Er schnupperte, blickte ihm in die Augen ohne zu Sehen, und nahm vorsichtig das Stück entgegen.

Und in jenem Moment, als ein Mann die Hand auf das Herz eines ganz besonderen Hundes legte, um es schlagen zu fühlen, konnte er sie mit einem Male klar und deutlich hören. Schlag für Schlag. Schritt für Schritt.

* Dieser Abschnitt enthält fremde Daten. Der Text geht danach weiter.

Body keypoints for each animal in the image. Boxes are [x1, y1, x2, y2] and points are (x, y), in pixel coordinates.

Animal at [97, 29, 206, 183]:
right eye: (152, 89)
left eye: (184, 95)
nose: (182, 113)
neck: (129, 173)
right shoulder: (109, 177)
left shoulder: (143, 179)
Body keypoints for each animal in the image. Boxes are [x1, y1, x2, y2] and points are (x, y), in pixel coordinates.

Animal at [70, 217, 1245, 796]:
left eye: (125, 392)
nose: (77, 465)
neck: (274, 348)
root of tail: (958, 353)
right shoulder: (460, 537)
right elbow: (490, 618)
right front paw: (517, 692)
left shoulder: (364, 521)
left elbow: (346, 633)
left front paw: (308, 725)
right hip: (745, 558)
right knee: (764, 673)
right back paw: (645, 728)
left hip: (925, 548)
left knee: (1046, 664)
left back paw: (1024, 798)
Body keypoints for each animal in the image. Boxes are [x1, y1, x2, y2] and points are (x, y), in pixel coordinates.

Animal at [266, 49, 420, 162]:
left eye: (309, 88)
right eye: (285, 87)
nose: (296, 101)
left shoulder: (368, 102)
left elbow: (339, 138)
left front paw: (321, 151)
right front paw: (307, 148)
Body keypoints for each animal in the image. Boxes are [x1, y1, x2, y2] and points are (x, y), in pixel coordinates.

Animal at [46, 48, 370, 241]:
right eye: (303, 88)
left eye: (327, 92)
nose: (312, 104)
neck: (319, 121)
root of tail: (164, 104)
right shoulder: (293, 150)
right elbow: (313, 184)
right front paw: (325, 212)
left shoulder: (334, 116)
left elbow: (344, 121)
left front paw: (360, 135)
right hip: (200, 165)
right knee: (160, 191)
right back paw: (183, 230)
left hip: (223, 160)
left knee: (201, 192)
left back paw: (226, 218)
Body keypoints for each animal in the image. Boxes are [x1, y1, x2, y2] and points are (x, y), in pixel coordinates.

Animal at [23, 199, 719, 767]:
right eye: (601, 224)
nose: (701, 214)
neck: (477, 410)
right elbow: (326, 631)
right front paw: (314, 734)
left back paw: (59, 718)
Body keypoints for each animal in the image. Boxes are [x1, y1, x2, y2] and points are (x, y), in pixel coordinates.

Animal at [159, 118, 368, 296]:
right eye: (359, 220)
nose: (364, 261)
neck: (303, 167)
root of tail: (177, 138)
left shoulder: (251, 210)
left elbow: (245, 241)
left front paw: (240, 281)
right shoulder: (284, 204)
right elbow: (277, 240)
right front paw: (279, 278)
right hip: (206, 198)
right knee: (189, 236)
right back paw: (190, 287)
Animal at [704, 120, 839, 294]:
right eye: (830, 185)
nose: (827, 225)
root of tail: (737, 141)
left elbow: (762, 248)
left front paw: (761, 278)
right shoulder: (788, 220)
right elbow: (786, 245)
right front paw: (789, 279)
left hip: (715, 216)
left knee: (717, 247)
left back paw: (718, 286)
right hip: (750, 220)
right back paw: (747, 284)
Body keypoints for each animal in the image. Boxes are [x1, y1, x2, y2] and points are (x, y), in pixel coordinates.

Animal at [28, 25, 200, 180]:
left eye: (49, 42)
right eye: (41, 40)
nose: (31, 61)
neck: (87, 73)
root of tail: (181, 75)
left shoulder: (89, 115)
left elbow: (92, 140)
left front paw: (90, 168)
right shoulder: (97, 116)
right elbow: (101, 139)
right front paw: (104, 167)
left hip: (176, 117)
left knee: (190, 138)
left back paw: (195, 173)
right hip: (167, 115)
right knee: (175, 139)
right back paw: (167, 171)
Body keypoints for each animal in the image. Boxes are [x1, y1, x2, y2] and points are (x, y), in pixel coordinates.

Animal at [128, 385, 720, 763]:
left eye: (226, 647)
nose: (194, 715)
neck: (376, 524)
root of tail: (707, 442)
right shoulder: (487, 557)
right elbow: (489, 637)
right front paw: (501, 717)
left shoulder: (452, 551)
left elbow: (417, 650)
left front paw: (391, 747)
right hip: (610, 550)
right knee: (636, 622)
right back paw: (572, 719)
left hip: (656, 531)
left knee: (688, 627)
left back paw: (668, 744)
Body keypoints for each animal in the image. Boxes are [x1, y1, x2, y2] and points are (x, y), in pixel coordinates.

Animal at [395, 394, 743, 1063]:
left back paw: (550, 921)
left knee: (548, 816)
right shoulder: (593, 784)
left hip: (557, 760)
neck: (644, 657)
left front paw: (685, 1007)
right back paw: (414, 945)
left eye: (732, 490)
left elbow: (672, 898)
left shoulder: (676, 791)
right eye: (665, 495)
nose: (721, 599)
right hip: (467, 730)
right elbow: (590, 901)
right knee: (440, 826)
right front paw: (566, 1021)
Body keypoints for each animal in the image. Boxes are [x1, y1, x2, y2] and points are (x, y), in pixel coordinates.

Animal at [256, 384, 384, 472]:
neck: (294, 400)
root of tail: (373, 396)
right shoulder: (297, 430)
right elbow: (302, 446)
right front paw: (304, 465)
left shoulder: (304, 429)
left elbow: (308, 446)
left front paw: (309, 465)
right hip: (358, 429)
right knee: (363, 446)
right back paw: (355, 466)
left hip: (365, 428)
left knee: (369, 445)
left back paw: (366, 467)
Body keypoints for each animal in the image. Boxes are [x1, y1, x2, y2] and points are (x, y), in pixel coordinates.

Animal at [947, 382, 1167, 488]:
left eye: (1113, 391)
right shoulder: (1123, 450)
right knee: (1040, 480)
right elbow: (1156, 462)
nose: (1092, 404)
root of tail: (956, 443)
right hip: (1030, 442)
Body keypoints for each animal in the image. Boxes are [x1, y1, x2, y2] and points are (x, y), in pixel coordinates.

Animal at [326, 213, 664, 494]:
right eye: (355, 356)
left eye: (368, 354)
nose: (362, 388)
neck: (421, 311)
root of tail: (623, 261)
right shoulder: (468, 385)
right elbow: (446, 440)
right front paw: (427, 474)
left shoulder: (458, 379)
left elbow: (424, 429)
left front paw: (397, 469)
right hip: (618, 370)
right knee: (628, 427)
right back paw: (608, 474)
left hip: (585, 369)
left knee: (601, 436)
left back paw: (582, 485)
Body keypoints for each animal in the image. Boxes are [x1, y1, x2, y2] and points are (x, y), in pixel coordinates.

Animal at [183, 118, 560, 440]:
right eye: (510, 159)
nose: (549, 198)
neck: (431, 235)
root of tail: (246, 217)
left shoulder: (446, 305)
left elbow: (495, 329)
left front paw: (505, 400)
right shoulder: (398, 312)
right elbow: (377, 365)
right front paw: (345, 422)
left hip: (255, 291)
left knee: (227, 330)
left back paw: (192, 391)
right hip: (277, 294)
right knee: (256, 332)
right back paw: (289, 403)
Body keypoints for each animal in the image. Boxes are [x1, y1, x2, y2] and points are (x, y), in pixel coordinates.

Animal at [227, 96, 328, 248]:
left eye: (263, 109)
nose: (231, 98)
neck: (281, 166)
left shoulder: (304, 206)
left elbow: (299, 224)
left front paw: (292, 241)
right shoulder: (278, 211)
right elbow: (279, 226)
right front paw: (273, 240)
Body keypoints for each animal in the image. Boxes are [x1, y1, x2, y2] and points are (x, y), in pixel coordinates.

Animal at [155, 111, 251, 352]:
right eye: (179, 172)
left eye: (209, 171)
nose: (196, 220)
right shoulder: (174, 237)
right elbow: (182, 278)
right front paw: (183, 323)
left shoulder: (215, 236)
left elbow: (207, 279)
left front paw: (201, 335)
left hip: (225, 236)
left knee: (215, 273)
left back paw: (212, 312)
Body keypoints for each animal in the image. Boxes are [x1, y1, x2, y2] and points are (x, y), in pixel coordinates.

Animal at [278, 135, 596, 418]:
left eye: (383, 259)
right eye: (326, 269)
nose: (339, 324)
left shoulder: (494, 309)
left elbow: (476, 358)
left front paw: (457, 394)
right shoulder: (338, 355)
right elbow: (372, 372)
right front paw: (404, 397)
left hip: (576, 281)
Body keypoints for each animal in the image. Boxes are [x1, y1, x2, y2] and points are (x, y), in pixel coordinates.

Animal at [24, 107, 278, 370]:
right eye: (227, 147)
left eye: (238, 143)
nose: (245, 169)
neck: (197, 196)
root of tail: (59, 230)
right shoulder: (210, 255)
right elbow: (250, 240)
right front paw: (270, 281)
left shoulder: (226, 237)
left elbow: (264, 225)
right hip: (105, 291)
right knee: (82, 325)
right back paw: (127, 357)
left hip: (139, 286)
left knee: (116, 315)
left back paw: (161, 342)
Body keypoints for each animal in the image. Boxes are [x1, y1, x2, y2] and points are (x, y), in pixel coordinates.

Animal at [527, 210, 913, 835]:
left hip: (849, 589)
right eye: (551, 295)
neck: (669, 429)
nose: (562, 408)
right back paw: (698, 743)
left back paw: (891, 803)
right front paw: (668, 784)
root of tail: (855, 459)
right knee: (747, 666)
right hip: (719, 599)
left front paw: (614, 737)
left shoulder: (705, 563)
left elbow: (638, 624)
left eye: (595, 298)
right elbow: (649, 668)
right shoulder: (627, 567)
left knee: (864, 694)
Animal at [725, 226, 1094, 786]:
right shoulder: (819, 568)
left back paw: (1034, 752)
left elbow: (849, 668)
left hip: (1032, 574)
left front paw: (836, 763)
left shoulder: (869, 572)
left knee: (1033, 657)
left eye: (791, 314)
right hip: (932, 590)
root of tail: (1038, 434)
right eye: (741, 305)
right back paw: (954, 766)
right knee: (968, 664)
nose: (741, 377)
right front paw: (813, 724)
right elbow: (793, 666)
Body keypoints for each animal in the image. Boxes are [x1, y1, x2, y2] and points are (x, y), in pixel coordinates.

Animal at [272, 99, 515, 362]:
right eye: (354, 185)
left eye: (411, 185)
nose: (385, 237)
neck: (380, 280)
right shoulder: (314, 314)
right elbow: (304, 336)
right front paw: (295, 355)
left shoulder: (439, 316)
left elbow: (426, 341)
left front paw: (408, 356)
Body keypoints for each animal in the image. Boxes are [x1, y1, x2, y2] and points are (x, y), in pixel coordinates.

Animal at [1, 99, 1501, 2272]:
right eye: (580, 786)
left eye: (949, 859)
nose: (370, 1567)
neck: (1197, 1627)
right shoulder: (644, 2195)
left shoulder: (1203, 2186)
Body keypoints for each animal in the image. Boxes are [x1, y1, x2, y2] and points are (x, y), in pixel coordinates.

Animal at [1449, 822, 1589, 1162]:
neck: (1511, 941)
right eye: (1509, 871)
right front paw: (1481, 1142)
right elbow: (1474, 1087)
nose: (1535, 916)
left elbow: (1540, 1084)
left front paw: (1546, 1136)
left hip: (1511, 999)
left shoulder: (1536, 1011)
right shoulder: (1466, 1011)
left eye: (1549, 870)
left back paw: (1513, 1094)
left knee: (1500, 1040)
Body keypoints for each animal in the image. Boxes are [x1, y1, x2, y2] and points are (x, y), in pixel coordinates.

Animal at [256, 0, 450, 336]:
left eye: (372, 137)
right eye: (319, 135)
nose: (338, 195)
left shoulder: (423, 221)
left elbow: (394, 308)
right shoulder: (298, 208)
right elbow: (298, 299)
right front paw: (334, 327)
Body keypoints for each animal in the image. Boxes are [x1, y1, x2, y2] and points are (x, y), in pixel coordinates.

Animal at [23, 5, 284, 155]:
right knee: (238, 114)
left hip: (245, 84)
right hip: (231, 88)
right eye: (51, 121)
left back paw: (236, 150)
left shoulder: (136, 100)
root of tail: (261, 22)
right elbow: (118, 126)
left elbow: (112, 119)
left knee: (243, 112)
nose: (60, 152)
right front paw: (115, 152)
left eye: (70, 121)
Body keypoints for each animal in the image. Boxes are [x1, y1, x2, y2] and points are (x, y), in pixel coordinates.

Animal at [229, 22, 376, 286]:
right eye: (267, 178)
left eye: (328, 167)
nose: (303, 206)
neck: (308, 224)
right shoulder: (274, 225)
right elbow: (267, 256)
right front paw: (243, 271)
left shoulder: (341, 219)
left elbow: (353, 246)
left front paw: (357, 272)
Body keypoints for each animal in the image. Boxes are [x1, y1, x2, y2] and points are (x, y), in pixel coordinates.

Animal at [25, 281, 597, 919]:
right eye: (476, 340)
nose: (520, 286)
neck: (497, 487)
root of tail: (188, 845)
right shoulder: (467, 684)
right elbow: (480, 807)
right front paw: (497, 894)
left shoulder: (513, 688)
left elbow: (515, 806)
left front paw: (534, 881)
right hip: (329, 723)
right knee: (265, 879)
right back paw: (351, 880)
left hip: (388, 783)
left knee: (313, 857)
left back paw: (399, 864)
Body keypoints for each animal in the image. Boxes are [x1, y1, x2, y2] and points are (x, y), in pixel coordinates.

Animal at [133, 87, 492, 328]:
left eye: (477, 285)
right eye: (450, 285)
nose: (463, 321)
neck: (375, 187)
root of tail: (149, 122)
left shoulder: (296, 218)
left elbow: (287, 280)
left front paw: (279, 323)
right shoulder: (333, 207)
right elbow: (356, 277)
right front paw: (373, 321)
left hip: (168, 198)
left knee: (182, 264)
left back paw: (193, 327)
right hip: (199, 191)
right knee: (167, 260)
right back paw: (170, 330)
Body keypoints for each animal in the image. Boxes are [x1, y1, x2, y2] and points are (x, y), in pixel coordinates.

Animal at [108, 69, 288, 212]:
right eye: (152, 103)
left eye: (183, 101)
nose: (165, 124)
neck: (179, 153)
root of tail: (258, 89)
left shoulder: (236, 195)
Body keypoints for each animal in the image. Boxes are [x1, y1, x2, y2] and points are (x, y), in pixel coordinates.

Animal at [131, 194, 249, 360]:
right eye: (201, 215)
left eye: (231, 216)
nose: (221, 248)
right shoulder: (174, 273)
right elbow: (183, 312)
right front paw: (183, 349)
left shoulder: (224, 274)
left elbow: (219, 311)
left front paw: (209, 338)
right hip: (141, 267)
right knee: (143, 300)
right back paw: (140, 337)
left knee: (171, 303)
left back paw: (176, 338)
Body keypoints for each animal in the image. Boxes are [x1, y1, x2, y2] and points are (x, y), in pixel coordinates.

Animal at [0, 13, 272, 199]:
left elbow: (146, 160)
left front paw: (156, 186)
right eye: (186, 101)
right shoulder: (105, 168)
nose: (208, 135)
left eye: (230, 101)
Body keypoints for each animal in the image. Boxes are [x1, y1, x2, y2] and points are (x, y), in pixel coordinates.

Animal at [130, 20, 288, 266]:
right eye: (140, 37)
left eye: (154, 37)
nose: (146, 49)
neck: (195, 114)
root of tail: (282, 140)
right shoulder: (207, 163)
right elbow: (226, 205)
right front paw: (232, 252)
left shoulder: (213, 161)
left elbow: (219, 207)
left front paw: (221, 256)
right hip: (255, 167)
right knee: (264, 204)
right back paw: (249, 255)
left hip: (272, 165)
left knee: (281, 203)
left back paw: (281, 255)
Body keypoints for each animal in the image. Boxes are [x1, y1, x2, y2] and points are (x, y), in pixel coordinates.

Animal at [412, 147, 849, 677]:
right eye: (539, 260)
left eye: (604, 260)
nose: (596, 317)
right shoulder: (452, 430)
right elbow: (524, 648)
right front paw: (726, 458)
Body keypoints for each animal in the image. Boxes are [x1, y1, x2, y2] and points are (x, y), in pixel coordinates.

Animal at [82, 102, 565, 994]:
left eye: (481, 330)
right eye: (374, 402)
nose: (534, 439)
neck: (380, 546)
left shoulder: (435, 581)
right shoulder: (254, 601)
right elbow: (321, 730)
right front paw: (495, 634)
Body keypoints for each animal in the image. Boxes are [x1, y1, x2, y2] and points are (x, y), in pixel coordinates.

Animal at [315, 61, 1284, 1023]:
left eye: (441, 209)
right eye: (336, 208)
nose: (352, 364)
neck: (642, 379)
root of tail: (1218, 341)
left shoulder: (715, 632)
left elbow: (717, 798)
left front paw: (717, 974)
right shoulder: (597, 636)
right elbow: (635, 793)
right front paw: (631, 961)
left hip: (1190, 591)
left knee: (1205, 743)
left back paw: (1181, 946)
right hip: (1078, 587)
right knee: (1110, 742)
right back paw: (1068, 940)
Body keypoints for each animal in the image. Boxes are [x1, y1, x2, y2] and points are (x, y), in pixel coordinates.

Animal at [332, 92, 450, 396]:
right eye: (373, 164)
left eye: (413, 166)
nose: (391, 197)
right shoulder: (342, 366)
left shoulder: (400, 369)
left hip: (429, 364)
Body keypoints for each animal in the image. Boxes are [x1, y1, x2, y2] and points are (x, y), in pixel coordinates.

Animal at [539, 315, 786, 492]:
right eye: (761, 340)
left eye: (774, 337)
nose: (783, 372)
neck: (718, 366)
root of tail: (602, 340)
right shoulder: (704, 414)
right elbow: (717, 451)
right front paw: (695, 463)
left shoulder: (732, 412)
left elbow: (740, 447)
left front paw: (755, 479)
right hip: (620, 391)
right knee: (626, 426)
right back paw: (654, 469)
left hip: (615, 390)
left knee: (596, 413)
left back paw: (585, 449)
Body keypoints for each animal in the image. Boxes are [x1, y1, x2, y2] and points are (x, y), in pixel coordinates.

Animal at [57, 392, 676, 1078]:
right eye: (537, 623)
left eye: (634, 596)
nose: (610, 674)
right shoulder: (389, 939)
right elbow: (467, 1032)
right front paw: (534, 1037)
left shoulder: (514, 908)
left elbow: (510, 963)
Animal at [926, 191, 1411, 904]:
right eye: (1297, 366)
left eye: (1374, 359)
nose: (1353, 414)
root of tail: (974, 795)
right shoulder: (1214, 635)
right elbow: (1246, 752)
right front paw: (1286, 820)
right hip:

Er war wieder dort. Am Strand, wo er die harte Schale einer Kokosnuss abgeschlagen hatte. Er drehte sich um und sah seine kleine Tochter. Wie sie am Meer stand. Er ließ die Kokosnuss fallen, rannte zu ihr und hielt sie fest. Gemeinsam setzten sie sich in den Sand und blickten aufs Meer.

Das Meer, das sie nicht sehen und er nicht hören konnte. Das sie beide durch ihre Herzen spürten.

Durch das Herz eines ganz besonderen Hundes. Der in einem ganz besonderen Moment mehr als nur ein Hund gewesen war.

Und er wusste ab diesem Moment, dass es die kleinsten Momente sind, die uns die größte Freude bereiten. Auch wenn es Dinge gibt, die mit bloßem Auge nicht zu Sehen sind, die wir mit den Ohren nicht Hören können, die wir mit unserer Sprache nicht erklären können, so gibt es sie tief ins unseren Herzen. Da, wo wir alles Sehen und Fühlen, das uns zur richtigen Zeit am richtigen Ort den richtigen Moment beschert. Ein Leben lang, wenn wir niemals aufhören zu Glauben. An die Macht unserer Sinne. Und an die Wunder, die jeden Tag passieren.

Denn die Schönheit des Lebens gehört denen, die die Welt mit ihrem Herzen sehen.